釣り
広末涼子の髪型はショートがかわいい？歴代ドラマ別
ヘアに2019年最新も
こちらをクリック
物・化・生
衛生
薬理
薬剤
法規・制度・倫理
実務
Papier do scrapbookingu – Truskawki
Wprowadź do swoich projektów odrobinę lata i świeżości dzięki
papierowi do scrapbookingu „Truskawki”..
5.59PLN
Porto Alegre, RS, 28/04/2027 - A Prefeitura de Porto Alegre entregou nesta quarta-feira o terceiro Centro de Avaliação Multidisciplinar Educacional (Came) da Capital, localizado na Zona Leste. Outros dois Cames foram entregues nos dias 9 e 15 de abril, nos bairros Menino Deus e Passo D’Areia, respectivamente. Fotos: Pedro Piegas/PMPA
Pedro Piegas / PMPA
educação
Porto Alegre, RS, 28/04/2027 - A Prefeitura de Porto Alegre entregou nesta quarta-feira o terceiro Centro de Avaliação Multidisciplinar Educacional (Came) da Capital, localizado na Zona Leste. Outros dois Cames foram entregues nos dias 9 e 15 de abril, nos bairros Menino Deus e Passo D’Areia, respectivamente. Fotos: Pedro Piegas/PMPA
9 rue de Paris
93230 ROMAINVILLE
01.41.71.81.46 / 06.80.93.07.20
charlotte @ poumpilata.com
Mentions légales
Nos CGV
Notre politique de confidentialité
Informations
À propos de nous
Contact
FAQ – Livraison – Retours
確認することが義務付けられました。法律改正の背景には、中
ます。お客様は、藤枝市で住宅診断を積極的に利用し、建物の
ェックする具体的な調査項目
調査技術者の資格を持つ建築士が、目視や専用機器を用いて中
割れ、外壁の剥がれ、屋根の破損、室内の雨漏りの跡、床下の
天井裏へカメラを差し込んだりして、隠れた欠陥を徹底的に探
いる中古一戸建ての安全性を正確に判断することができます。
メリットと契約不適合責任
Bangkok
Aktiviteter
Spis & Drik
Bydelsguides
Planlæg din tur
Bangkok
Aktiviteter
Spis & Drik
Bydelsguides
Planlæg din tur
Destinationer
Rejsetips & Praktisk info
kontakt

··········

Each record must be returned in full and exactly.

釣り
広末涼子の髪型はショートがかわいい？歴代ドラマ別
ヘアに2019年最新も
こちらをクリック
物・化・生
衛生
薬理
薬剤
法規・制度・倫理
実務
Papier do scrapbookingu – Truskawki
Wprowadź do swoich projektów odrobinę lata i świeżości dzięki
papierowi do scrapbookingu „Truskawki”..
5.59PLN
Porto Alegre, RS, 28/04/2027 - A Prefeitura de Porto Alegre entregou nesta quarta-feira o terceiro Centro de Avaliação Multidisciplinar Educacional (Came) da Capital, localizado na Zona Leste. Outros dois Cames foram entregues nos dias 9 e 15 de abril, nos bairros Menino Deus e Passo D’Areia, respectivamente. Fotos: Pedro Piegas/PMPA
Pedro Piegas / PMPA
educação
Porto Alegre, RS, 28/04/2027 - A Prefeitura de Porto Alegre entregou nesta quarta-feira o terceiro Centro de Avaliação Multidisciplinar Educacional (Came) da Capital, localizado na Zona Leste. Outros dois Cames foram entregues nos dias 9 e 15 de abril, nos bairros Menino Deus e Passo D’Areia, respectivamente. Fotos: Pedro Piegas/PMPA
9 rue de Paris
93230 ROMAINVILLE
01.41.71.81.46 / 06.80.93.07.20
charlotte @ poumpilata.com
Mentions légales
Nos CGV
Notre politique de confidentialité
Informations
À propos de nous
Contact
FAQ – Livraison – Retours
確認することが義務付けられました。法律改正の背景には、中
ます。お客様は、藤枝市で住宅診断を積極的に利用し、建物の
ェックする具体的な調査項目
調査技術者の資格を持つ建築士が、目視や専用機器を用いて中
割れ、外壁の剥がれ、屋根の破損、室内の雨漏りの跡、床下の
天井裏へカメラを差し込んだりして、隠れた欠陥を徹底的に探
いる中古一戸建ての安全性を正確に判断することができます。
メリットと契約不適合責任
Bangkok
Aktiviteter
Spis & Drik
Bydelsguides
Planlæg din tur
Bangkok
Aktiviteter
Spis & Drik
Bydelsguides
Planlæg din tur
Destinationer
Rejsetips & Praktisk info
kontakt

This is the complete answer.